AI’s Achilles Heel: But, the AI systems of today require massive amounts of data to train their algorithms. And of course, not all problems are organized in a way to amass this data; and not all companies have access to large datasets.
Data science for data of all shapes and sizes
Data science combines statistics, analysis, and machine learning to understand patterns in existing datasets. This broad field is ideal for deriving meaning in data in combination with an expert - and excels when faced with data that is sparse or in short supply.
Some of the techniques and approaches to apply, regardless of the volume of data include:
Recommendations - Popularized by companies like Amazon and Netflix, these companies rely on technologies such as nearest-neighbors, collaborative filtering, and entity labeling to give you the highest quality recommendations.
Machine Learning - Unsupervised learning is commonly used by data scientists when datasets are smaller or when exploring the structure of data without the need for labels and include neural networks, bayesian networks, and genetic algorithms.
Predictive Analytics - The field of Predictive Analytics includes statistical techniques such as trend analysis, outcomes prediction, and aberrance detection.

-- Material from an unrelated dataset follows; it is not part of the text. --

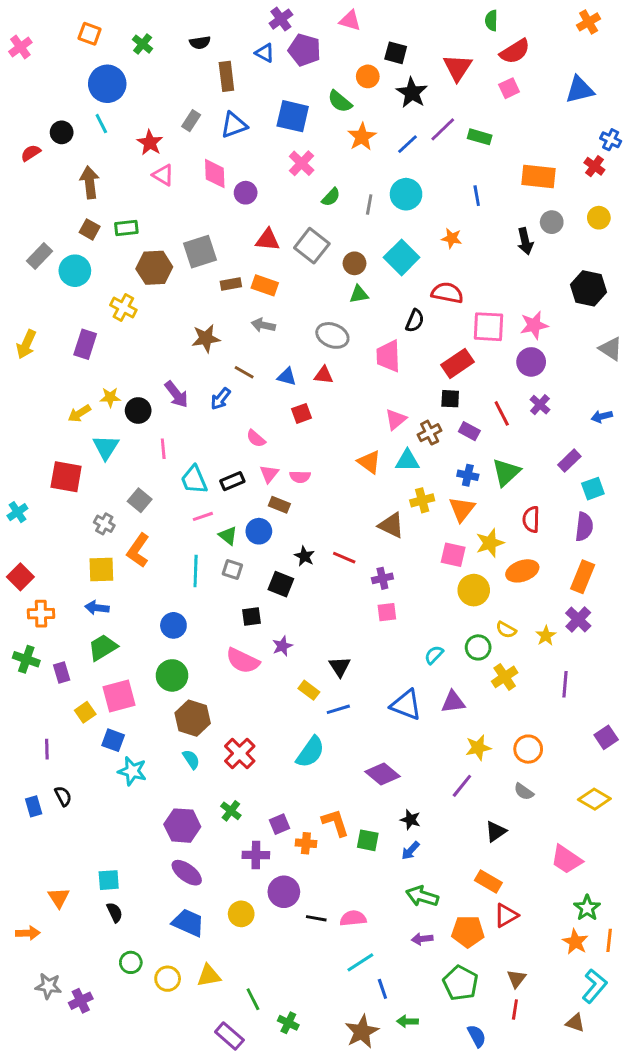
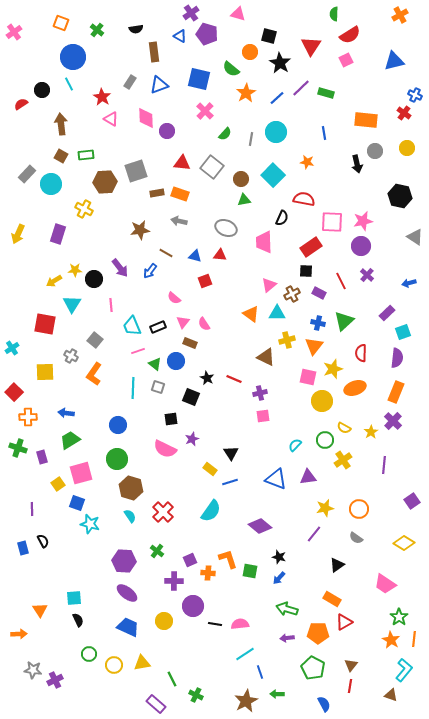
pink semicircle: (300, 477) -> (204, 324), turned 56
yellow square: (101, 569) -> (45, 372), moved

Language Analytics - There is a long history of research and tools available in this area - which can be applied to datasets of all sizes. Language analytics includes topics such as key phrase detection, entity detection, sentiment analysis, and text translation.
What you should know: Don’t be discouraged if you don’t have massive amounts of data available for a particular problem. Despite the possible sparsity or lack of depth of your dataset, you can derive deeper understanding by combining experts in data science with experts in your business domain.
Gaining insights may be more challenging, but the scope of problems that can be solved is wide and vast.